Frost universally hated all critics and professors who “interpret” his work for their students. The only one he trusted as a critic was Elinor. He never liked the poetry of Tom (T.S.) Eliot and hated his army of thousands of (Wasteland) interpretive Professors. He was somewhat fonder of Ezra Pound and even assisted in getting Pound released from his asylum.

Hall himself is no slouch when it comes to words. Example of imagined thoughts of Frost:

Freud was a frustrated Novelist. His system is a form of Swedenborgianism, taking good metaphors and petrifying them into dogma.

Self reflections of Frost on his fame:

He’s been given jobs without duties, students without classes. Money has come mysteriously, from a secret fund, an anonymous admirer, a colluding collector. When he has hinted after prizes, committees have gone down on one knee to hand them to him. He, who played sick from school most of his childhood and never finished college, has been awarded so many honorary degrees he had the hoods sewn into a quilt, and at night he sleeps under it like a Celtic Pendragon warmed by the skins of his enemies. Each time he has hinted, connived, covered his tracks, hinted again, he’s got what he wanted, and each time he has felt guilty, and vindicated, and mean, and undeserving, and long overdue.

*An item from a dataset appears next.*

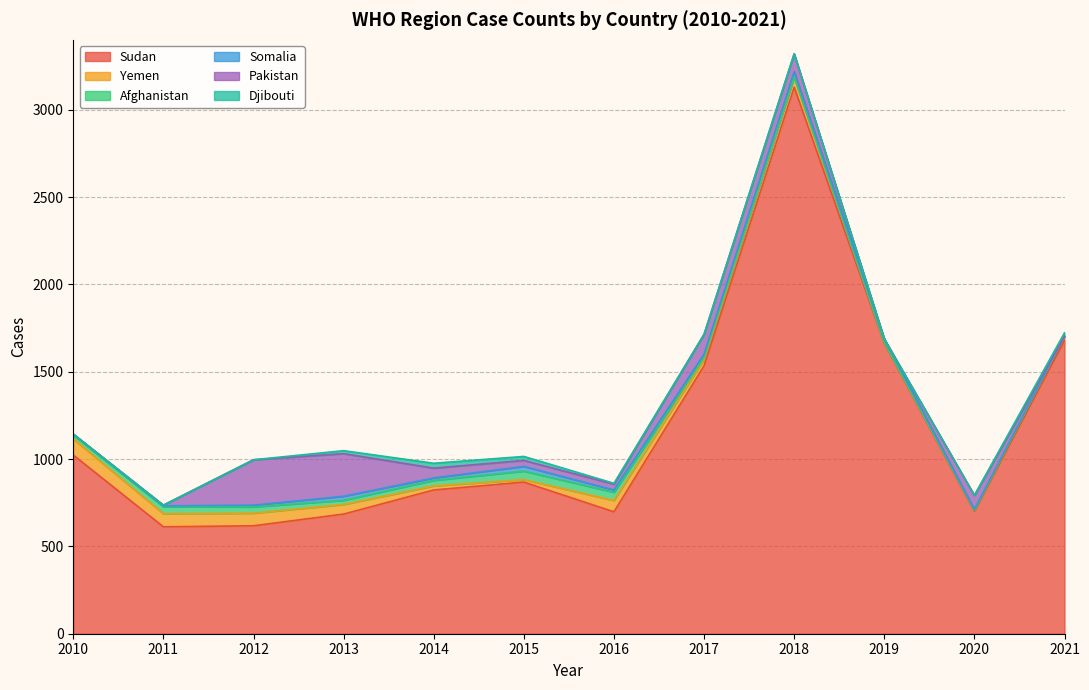

True or false: Yemen has more than 2 points higher than both neighbors.

False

Frost proves a talented teacher, but a late bloomer in fame with his poetry. When recognition starts to come:

They want to press him while he’s impressive, screw him down in the frame. Principal of some stone institution, state commissioner for pickling souls. They’ll kill him with the best intentions. Run!

On longevity:

..Cannily wicked Dylan Thomas has succeeded in drinking himself to death…His soul and his stock rise, hand in hand. Frost’s own vanity, fiercely held is this, he will survive. The steeple is not for directing eyes heavenward, it’s for climbing, and Frost will remain at the top–partly by kicking, when he has to, other climbers in the face, but mainly, (so simple!), by not leaping off.

On his poem November:

What makes New England rich is its decay, its compost. Waste turned under. The waste of laziness! Which his grandfather deplored. But Rob’s laziness rotted and sprouted his poems. The practical crowd want to ignore the waste leisure and of pleasure, and the pacifist crowd want to ignore the greater waste of human hate, which maybe can be as lordly and creative as hate.

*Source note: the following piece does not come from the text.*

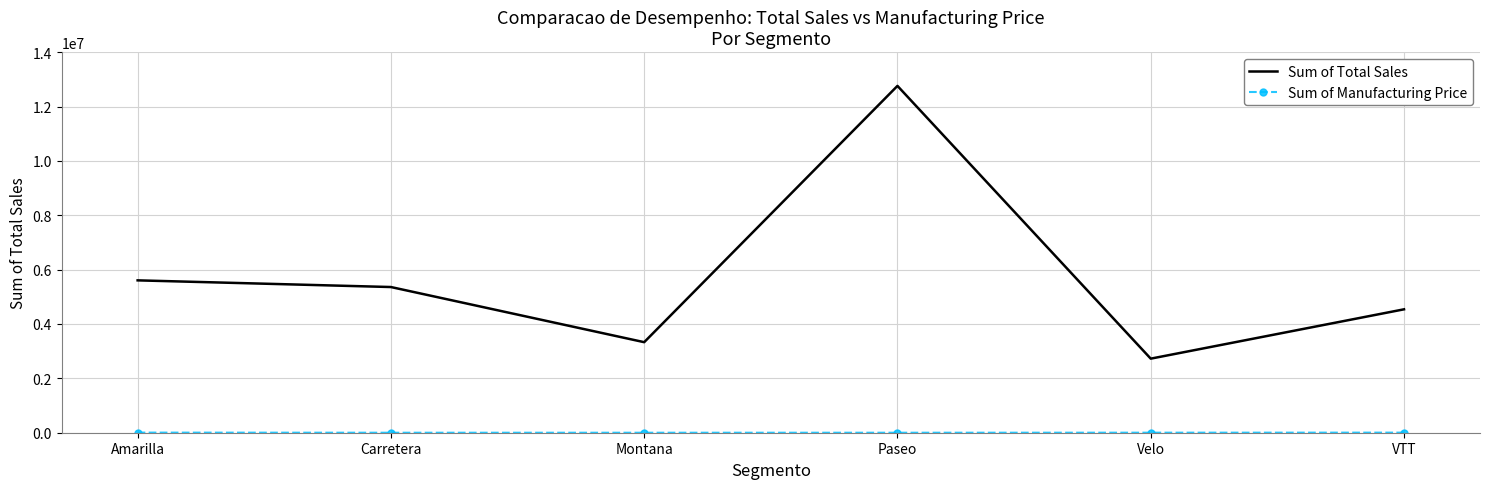

True or false: Sum of Total Sales has a value of 5604768 at Amarilla.

True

T.S. Eliot ts-eliot.jpg Ezra Pound ezrapound.jpg
On a conversation with the Younger Poet after his death:

This is hell. If you want change, go to purgatory. Tom and Ezra are there, vomiting up their undigested Latin. They’ll be ready for heaven in about a thousand years…I was great wasn’t I? It takes a moment for the Younger Poet to recognize this as a question. “Yes.” You hesitated.